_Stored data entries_
════════

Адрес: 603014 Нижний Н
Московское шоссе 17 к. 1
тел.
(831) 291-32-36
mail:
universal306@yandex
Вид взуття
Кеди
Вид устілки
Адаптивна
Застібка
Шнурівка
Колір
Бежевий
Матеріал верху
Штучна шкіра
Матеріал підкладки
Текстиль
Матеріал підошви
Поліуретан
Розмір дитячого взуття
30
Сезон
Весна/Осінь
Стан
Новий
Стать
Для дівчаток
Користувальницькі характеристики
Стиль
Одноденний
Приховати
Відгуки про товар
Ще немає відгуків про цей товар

════════

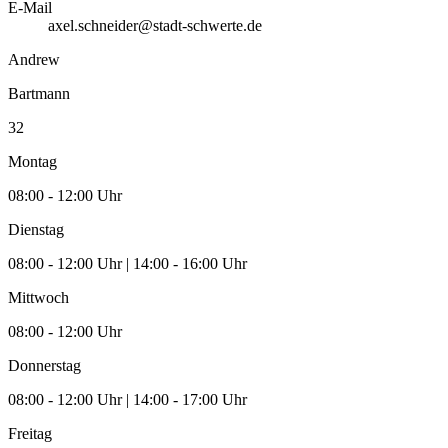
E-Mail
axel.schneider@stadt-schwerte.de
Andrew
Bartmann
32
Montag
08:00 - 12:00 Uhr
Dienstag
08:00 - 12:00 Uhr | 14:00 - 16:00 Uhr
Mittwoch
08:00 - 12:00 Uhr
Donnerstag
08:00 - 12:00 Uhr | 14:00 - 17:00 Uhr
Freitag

════════

_Action item_
Look through the entries above, find each line containing "Матеріал", and copy it.

_Finished task_
Матеріал верху
Матеріал підкладки
Матеріал підошви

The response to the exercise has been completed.